Work request: Wherever pictures appear in the listing below, leave them out, and copy exactly, and only, everything from the line with "left shoulder: (117, 152)" down to the line with "right hip: (749, 601)".

Supplied information:
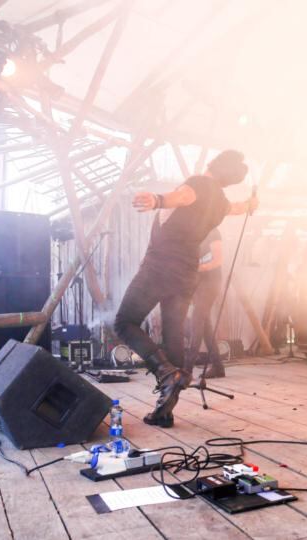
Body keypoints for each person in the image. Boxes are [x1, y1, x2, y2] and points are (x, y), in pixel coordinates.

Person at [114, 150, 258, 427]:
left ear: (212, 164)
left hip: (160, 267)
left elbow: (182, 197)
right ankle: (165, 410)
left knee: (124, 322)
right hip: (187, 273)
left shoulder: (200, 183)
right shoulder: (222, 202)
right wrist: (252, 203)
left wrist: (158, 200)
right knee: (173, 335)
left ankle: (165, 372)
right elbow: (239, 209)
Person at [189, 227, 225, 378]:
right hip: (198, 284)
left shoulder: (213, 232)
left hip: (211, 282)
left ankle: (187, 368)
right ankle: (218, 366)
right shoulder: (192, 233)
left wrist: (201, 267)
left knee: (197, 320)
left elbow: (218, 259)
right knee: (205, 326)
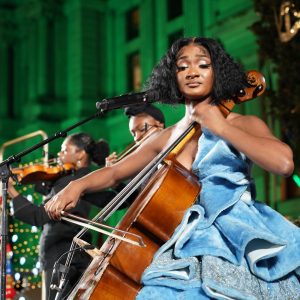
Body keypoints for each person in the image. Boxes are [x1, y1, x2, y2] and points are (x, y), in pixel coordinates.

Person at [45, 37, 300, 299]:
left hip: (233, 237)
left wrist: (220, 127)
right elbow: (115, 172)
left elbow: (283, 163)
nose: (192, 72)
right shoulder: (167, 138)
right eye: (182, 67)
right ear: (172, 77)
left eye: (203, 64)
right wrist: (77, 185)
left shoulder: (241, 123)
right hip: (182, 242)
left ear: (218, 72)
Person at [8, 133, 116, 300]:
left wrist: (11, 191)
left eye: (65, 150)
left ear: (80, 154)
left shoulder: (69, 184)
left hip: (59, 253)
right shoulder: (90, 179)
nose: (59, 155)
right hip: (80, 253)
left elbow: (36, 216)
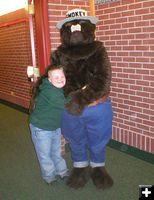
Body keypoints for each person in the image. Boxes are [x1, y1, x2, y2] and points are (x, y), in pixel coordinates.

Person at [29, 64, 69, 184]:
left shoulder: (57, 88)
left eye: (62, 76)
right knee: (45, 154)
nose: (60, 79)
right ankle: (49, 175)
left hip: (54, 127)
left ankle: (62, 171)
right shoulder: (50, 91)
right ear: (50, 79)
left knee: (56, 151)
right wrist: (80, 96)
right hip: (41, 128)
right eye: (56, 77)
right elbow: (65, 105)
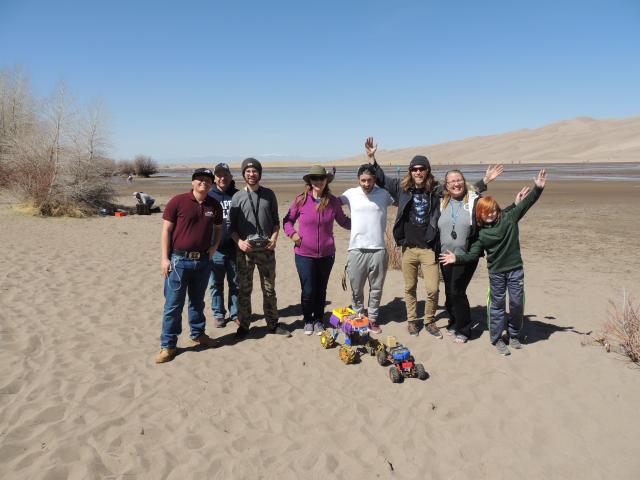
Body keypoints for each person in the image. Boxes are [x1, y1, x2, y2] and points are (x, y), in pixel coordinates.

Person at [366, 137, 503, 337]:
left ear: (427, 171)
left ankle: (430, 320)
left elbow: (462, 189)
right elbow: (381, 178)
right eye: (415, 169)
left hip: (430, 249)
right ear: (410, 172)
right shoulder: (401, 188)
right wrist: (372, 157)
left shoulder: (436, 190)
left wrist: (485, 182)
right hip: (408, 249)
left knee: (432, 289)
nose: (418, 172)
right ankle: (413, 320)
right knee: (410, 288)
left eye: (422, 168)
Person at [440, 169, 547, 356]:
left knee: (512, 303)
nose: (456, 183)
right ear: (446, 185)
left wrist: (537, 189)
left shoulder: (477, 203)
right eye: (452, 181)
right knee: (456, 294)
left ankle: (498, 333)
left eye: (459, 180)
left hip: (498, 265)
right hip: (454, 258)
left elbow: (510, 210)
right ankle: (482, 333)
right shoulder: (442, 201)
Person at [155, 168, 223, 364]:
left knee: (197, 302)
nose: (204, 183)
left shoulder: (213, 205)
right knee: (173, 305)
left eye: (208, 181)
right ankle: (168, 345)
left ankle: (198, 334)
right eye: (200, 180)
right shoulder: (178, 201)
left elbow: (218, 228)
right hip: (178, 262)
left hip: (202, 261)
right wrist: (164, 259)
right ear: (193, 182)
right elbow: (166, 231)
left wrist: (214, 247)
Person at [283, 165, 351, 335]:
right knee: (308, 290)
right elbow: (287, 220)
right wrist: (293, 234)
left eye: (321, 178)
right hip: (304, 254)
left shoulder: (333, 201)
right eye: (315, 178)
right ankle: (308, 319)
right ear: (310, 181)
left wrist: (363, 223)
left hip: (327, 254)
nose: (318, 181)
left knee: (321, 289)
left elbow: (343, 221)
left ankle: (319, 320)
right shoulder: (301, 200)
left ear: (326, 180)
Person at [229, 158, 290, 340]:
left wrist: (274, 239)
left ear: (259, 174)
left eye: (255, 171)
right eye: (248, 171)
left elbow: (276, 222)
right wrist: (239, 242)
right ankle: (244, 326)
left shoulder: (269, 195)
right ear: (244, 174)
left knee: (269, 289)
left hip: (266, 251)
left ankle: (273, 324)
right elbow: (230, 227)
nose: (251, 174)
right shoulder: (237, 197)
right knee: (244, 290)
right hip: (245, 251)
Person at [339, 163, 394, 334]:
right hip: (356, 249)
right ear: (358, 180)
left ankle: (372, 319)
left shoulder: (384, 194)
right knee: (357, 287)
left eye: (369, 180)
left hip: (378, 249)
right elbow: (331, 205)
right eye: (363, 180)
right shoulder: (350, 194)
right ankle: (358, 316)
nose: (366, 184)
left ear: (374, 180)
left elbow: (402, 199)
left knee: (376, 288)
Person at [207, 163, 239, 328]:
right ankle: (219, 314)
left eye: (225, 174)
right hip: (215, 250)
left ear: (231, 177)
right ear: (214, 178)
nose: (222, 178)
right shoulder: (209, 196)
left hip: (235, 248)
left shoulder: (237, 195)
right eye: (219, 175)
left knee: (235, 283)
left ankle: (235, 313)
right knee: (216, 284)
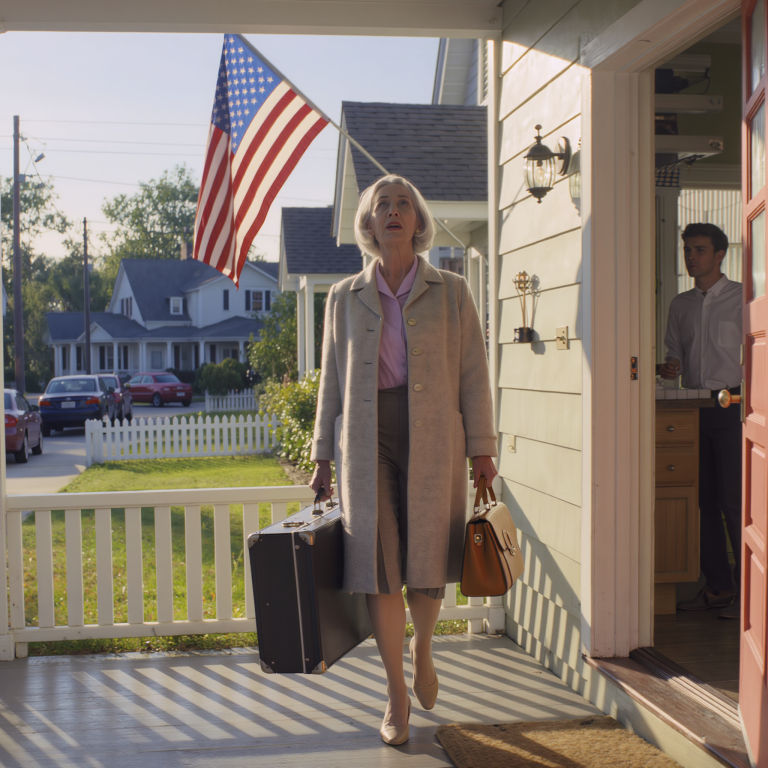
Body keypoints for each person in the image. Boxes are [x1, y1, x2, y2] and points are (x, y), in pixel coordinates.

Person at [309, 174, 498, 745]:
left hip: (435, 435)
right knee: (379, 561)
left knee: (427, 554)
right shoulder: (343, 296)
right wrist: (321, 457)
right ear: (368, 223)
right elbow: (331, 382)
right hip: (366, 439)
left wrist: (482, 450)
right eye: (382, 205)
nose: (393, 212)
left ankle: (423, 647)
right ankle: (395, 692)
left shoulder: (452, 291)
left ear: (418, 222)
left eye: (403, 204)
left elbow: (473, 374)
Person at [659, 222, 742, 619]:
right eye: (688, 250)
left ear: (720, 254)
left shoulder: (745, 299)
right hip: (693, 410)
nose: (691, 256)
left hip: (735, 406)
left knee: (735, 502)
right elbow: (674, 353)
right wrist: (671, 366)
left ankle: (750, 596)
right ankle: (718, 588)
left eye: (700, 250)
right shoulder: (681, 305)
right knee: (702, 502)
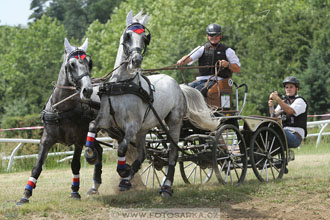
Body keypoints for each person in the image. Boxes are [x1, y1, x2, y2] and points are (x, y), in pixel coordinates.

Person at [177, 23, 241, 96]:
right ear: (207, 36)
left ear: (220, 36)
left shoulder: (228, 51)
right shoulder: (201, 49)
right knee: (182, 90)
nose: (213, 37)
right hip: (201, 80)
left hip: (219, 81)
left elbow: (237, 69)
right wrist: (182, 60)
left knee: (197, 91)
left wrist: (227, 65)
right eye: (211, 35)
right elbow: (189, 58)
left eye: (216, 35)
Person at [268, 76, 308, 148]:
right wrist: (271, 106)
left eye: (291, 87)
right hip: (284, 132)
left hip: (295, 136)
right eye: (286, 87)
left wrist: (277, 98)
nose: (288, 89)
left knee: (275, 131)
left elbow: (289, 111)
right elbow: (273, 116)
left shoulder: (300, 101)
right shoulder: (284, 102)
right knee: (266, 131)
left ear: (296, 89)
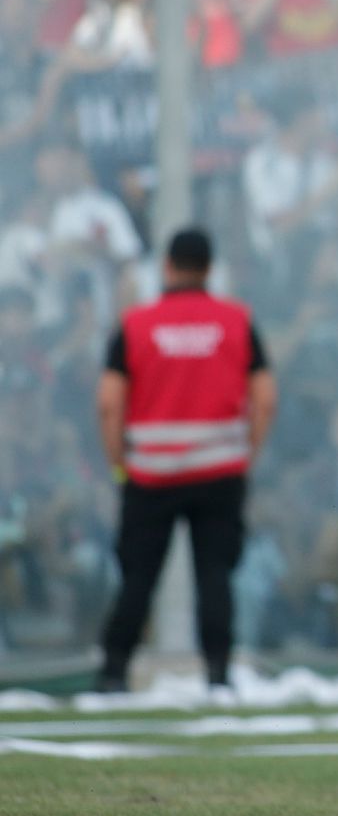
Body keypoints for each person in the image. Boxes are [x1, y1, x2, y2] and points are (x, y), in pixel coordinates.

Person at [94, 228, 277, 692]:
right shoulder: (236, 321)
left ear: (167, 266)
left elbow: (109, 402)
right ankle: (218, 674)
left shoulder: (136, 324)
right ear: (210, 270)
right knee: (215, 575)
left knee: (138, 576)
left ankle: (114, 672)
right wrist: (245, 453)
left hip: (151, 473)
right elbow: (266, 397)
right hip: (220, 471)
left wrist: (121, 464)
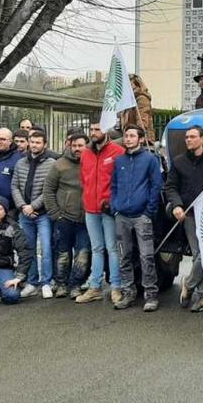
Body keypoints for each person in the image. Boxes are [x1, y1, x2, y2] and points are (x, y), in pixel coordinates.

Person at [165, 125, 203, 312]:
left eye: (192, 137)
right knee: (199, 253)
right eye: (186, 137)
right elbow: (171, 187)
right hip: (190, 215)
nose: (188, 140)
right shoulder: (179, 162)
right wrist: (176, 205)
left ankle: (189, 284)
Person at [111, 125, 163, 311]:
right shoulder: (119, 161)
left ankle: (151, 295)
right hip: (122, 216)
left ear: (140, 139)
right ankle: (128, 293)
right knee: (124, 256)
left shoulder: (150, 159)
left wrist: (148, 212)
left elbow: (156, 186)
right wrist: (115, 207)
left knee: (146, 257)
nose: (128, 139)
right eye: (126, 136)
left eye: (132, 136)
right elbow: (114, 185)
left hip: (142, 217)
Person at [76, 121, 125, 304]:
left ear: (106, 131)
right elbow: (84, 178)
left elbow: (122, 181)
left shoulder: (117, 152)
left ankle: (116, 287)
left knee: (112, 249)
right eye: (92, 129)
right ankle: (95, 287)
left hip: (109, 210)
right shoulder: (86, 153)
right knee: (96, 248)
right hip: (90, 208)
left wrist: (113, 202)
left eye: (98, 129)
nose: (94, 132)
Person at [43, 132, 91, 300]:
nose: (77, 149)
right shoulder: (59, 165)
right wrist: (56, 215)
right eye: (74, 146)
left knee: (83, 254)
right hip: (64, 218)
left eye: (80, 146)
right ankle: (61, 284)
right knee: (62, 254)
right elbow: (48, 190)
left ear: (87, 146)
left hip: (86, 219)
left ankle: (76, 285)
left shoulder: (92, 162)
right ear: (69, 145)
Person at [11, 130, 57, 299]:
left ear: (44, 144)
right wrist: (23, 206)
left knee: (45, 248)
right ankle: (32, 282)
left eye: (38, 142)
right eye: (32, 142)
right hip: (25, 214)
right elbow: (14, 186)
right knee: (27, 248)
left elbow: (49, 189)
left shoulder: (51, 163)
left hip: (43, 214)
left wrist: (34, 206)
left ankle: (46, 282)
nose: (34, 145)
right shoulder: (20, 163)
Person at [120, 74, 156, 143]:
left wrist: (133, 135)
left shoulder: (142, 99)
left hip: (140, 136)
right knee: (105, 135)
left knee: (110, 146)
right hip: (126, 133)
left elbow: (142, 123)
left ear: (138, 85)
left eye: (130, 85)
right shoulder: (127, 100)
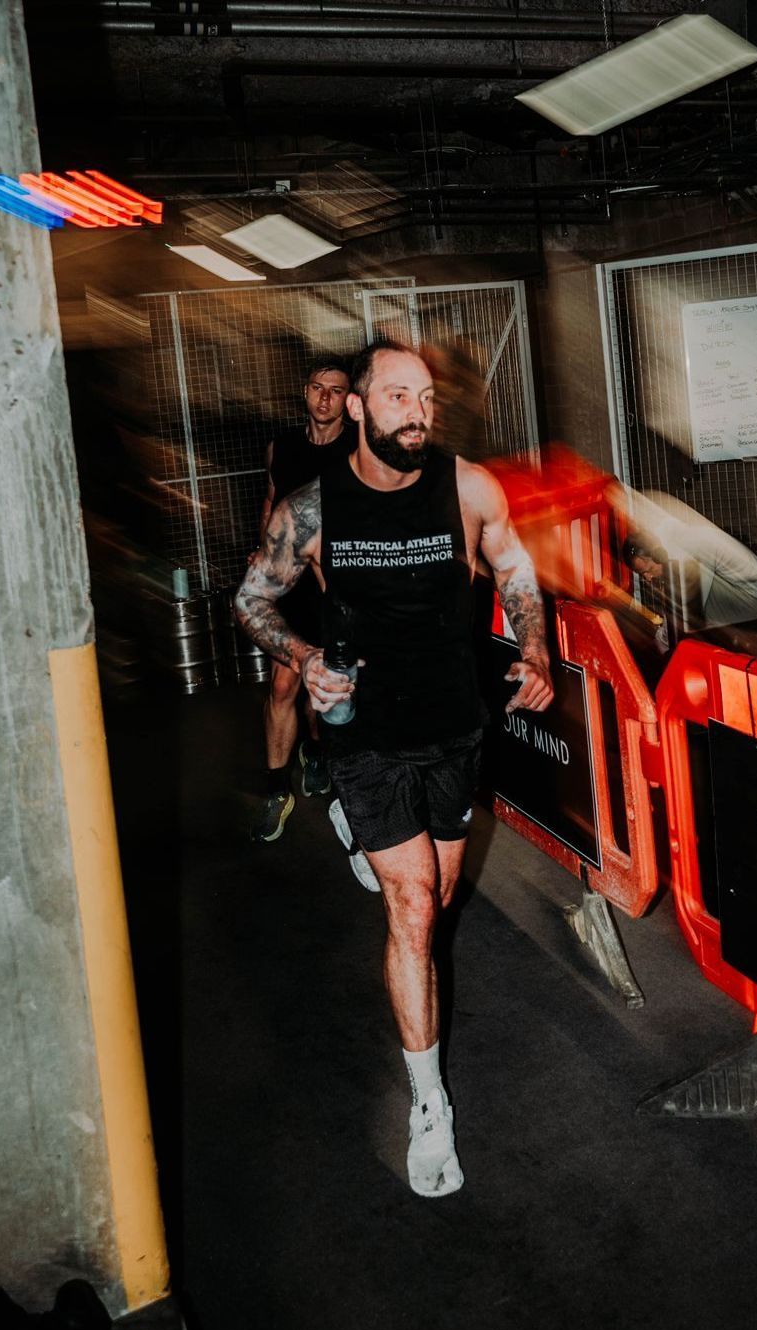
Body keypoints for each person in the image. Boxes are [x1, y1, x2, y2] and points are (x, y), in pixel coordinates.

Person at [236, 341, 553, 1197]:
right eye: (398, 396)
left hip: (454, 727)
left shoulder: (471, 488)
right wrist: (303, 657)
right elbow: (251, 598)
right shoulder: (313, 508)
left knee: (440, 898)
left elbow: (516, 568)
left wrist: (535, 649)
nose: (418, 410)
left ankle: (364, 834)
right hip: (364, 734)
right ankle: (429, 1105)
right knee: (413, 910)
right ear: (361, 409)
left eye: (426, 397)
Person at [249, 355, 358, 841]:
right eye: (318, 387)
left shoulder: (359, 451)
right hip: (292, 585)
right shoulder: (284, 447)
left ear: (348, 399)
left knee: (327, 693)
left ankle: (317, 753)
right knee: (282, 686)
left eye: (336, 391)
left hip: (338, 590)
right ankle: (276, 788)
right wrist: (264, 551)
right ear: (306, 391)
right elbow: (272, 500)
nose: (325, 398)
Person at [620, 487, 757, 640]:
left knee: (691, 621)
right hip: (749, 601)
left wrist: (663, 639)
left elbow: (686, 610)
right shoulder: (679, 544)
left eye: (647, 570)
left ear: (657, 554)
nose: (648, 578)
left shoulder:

Result below:
left shoulder: (117, 152)
left ankle: (116, 287)
left knee: (112, 249)
right eye: (92, 129)
right ankle: (95, 287)
left hip: (109, 210)
right shoulder: (86, 153)
right knee: (96, 248)
right hip: (90, 208)
left wrist: (113, 202)
left eye: (98, 129)
nose: (94, 132)
Person at [43, 132, 91, 300]:
nose: (77, 149)
right shoulder: (59, 165)
right wrist: (56, 215)
right eye: (74, 146)
left knee: (83, 254)
right hip: (64, 218)
left eye: (80, 146)
right ankle: (61, 284)
right knee: (62, 254)
right elbow: (48, 190)
left ear: (87, 146)
left hip: (86, 219)
left ankle: (76, 285)
left shoulder: (92, 162)
right ear: (69, 145)
Person at [11, 130, 57, 299]:
left ear: (44, 144)
right wrist: (23, 206)
left knee: (45, 248)
right ankle: (32, 282)
left eye: (38, 142)
right eye: (32, 142)
right hip: (25, 214)
right elbow: (14, 186)
right knee: (27, 248)
left elbow: (49, 189)
left shoulder: (51, 163)
left hip: (43, 214)
left wrist: (34, 206)
left ankle: (46, 282)
nose: (34, 145)
right shoulder: (20, 163)
Person at [120, 74, 156, 143]:
left wrist: (133, 135)
left shoulder: (142, 99)
left hip: (140, 136)
right knee: (105, 135)
left knee: (110, 146)
right hip: (126, 133)
left elbow: (142, 123)
left ear: (138, 85)
left eye: (130, 85)
right shoulder: (127, 100)
Body keypoints for each person in the image. Boxes are [x1, y1, x2, y2] and points are (x, y), in pixel coordinates.

Person at [236, 341, 553, 1197]:
right eye: (398, 396)
left hip: (454, 727)
left shoulder: (471, 488)
right wrist: (303, 657)
right elbow: (251, 598)
right shoulder: (313, 508)
left knee: (440, 898)
left elbow: (516, 568)
left wrist: (535, 649)
nose: (418, 410)
left ankle: (364, 834)
right hip: (364, 734)
right ankle: (429, 1105)
right knee: (413, 910)
right ear: (361, 409)
left eye: (426, 397)
Person at [249, 355, 358, 841]:
right eye: (318, 387)
left shoulder: (359, 451)
right hip: (292, 585)
right shoulder: (284, 447)
left ear: (348, 399)
left knee: (327, 693)
left ankle: (317, 753)
right knee: (282, 686)
left eye: (336, 391)
left hip: (338, 590)
right ankle: (276, 788)
right wrist: (264, 551)
right ear: (306, 391)
right elbow: (272, 500)
nose: (325, 398)
Person at [620, 487, 757, 640]:
left knee: (691, 621)
right hip: (749, 601)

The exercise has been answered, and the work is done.